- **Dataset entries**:
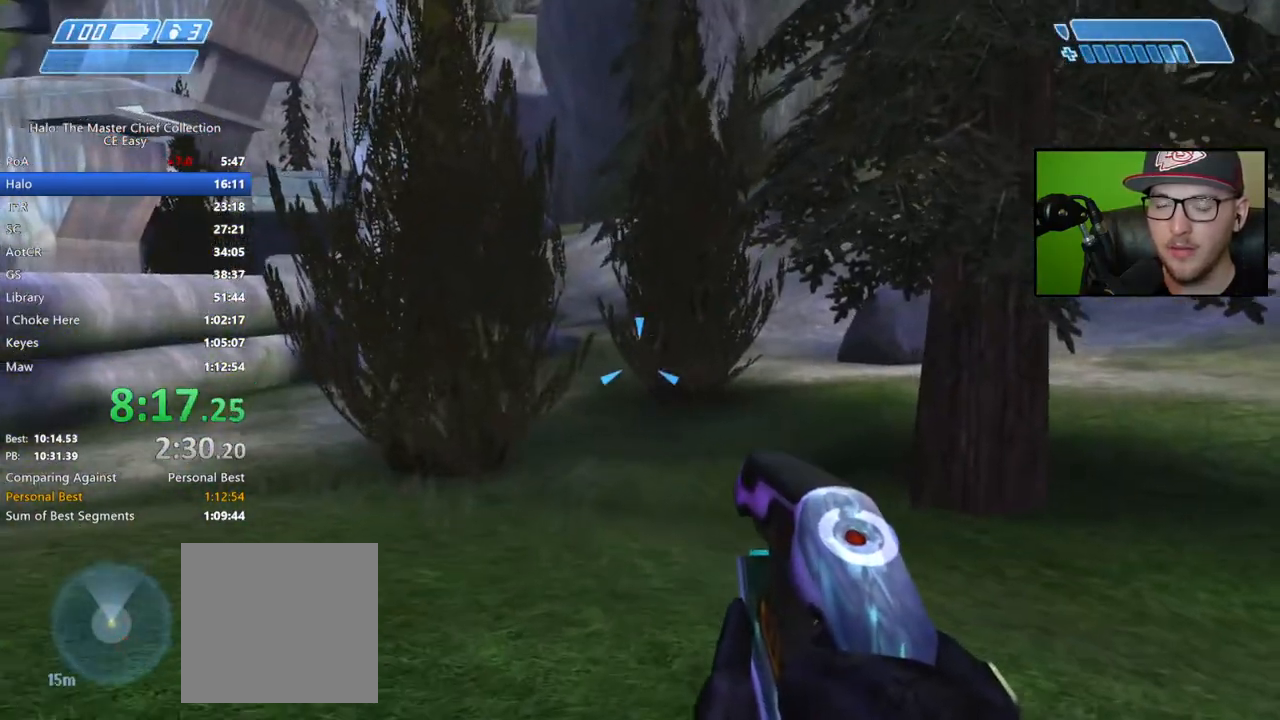
{"buttons": [], "left_stick": "up", "right_stick": "center", "events": [[117, "A", "up"]]}
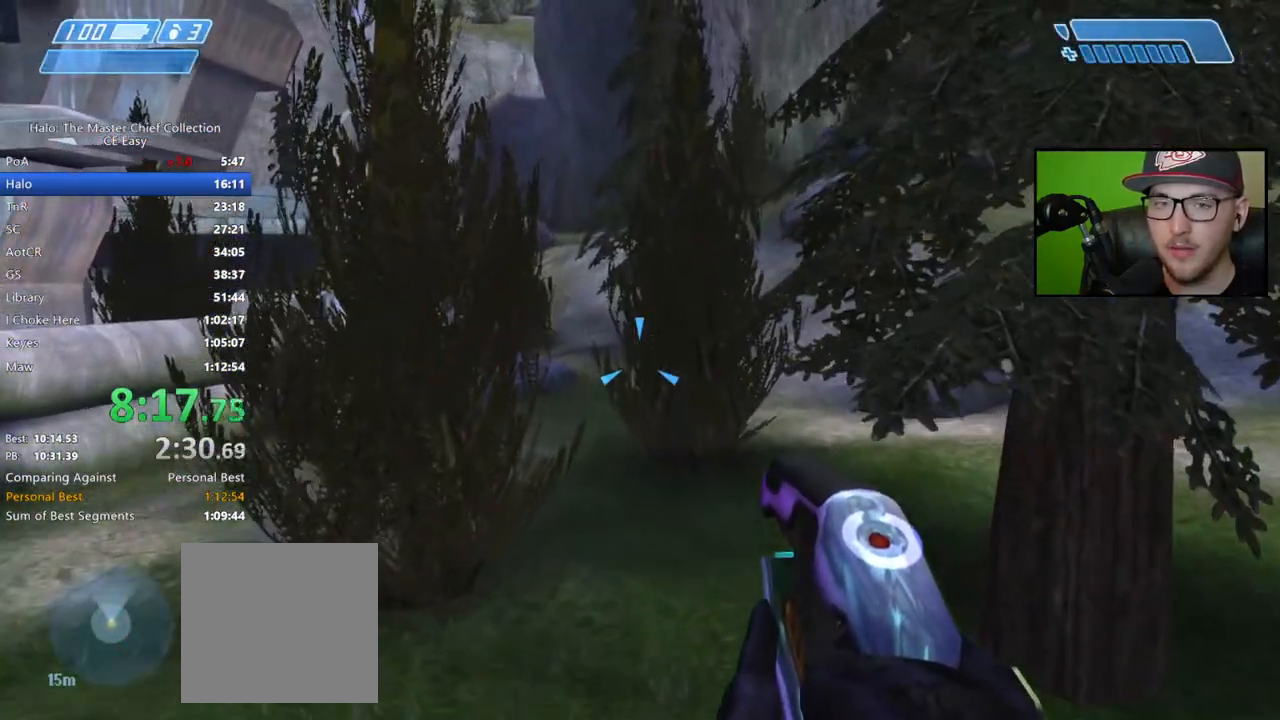
{"buttons": [], "left_stick": "up", "right_stick": "center", "events": []}
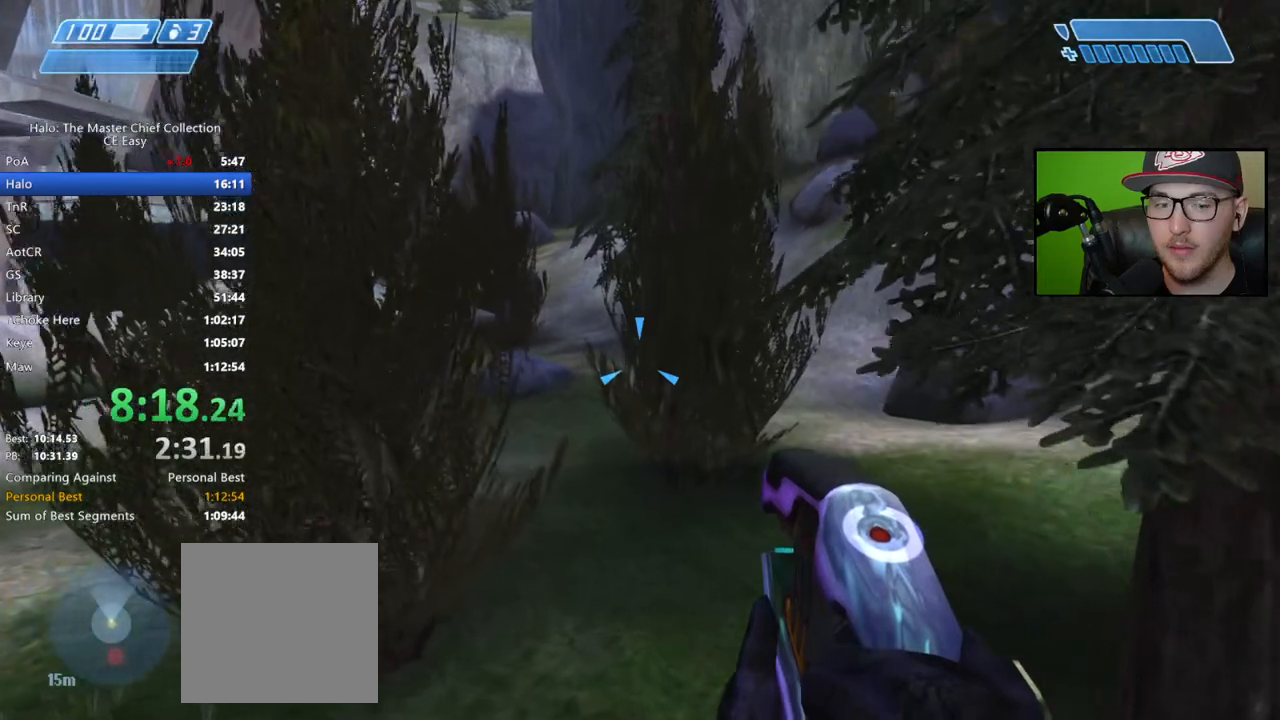
{"buttons": [], "left_stick": "up", "right_stick": "left", "events": [[133, "Y", "down"], [217, "Y", "up"], [450, "right_stick", "left"]]}
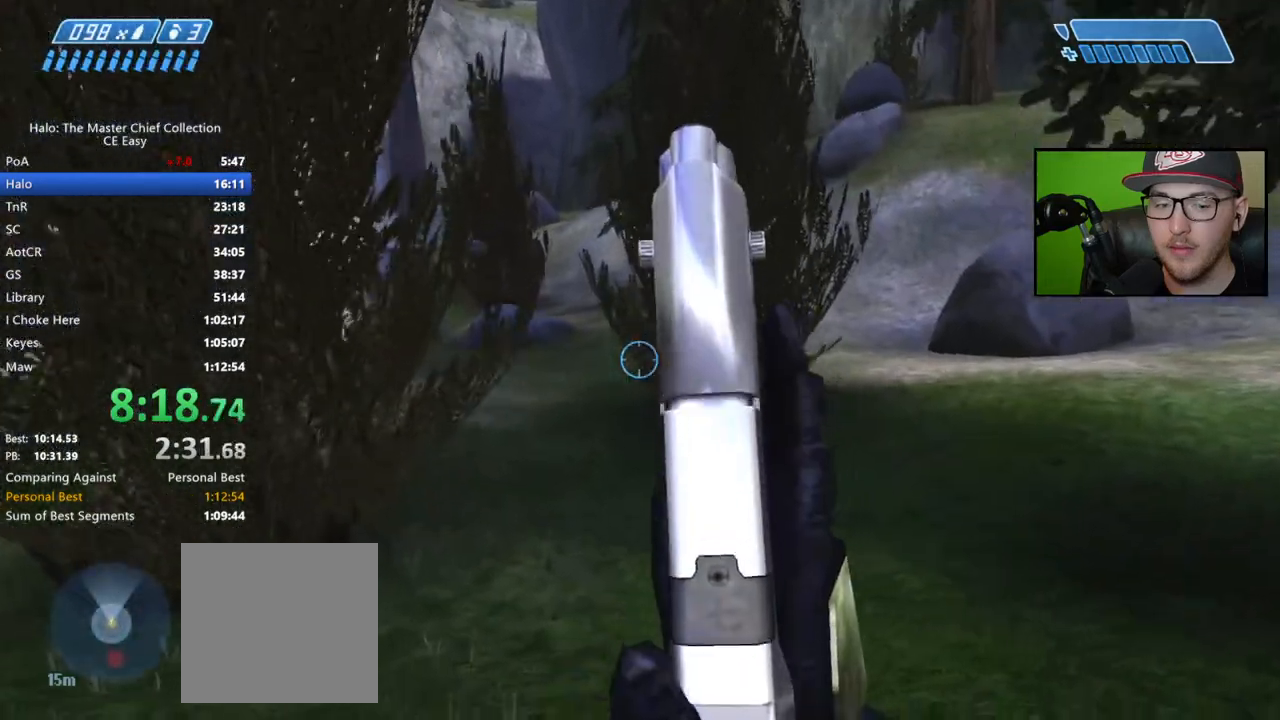
{"buttons": [], "left_stick": "up", "right_stick": "center", "events": [[83, "right_stick", "center"], [283, "A", "down"], [400, "A", "up"]]}
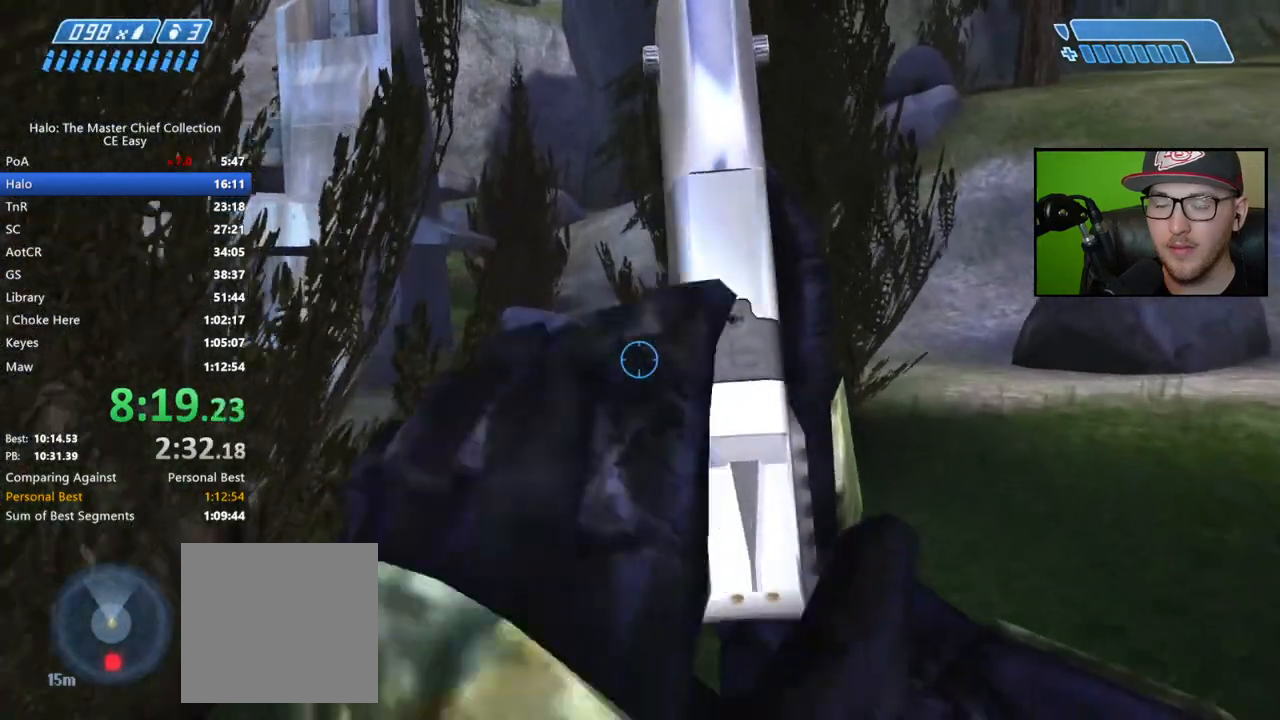
{"buttons": [], "left_stick": "up", "right_stick": "left", "events": [[17, "B", "down"], [100, "B", "up"], [433, "right_stick", "left"]]}
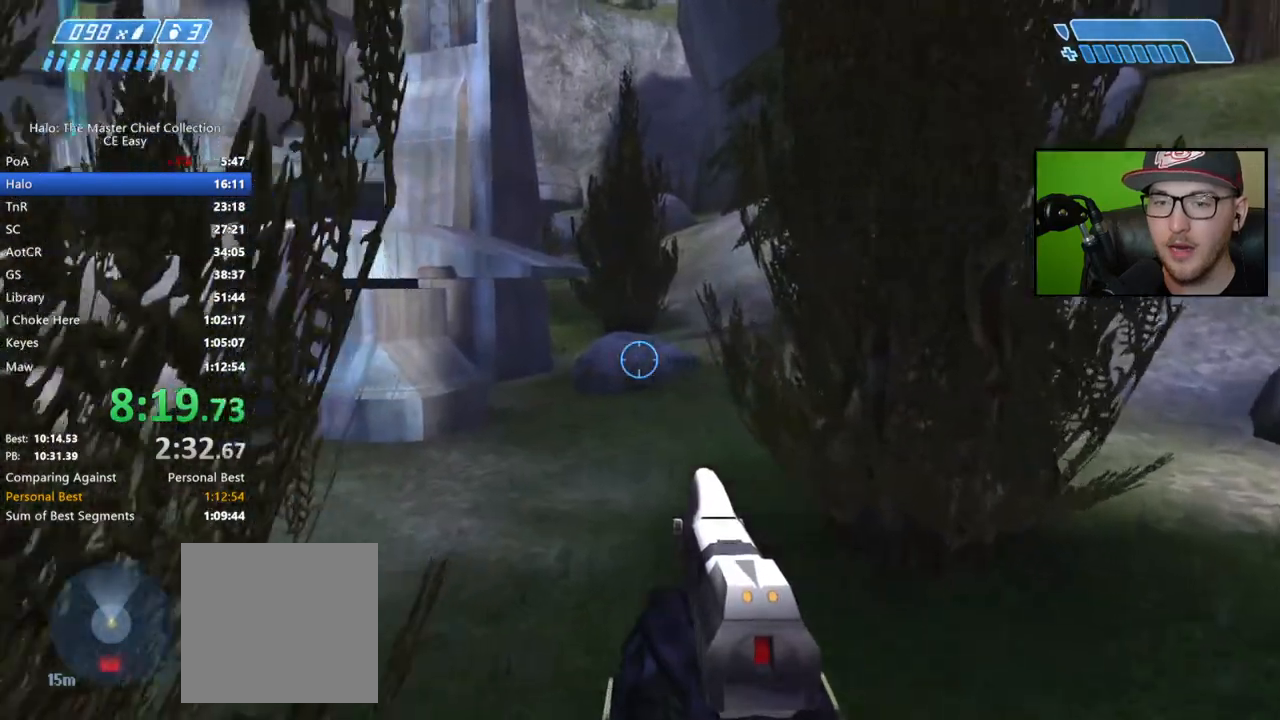
{"buttons": [], "left_stick": "up", "right_stick": "center", "events": [[50, "right_stick", "center"]]}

- **What to do**: Type out the data above once more, exactly, with no images included.

- **The answer**:
{"buttons": [], "left_stick": "up", "right_stick": "center", "events": [[117, "A", "up"]]}
{"buttons": [], "left_stick": "up", "right_stick": "center", "events": []}
{"buttons": [], "left_stick": "up", "right_stick": "left", "events": [[133, "Y", "down"], [217, "Y", "up"], [450, "right_stick", "left"]]}
{"buttons": [], "left_stick": "up", "right_stick": "center", "events": [[83, "right_stick", "center"], [283, "A", "down"], [400, "A", "up"]]}
{"buttons": [], "left_stick": "up", "right_stick": "left", "events": [[17, "B", "down"], [100, "B", "up"], [433, "right_stick", "left"]]}
{"buttons": [], "left_stick": "up", "right_stick": "center", "events": [[50, "right_stick", "center"]]}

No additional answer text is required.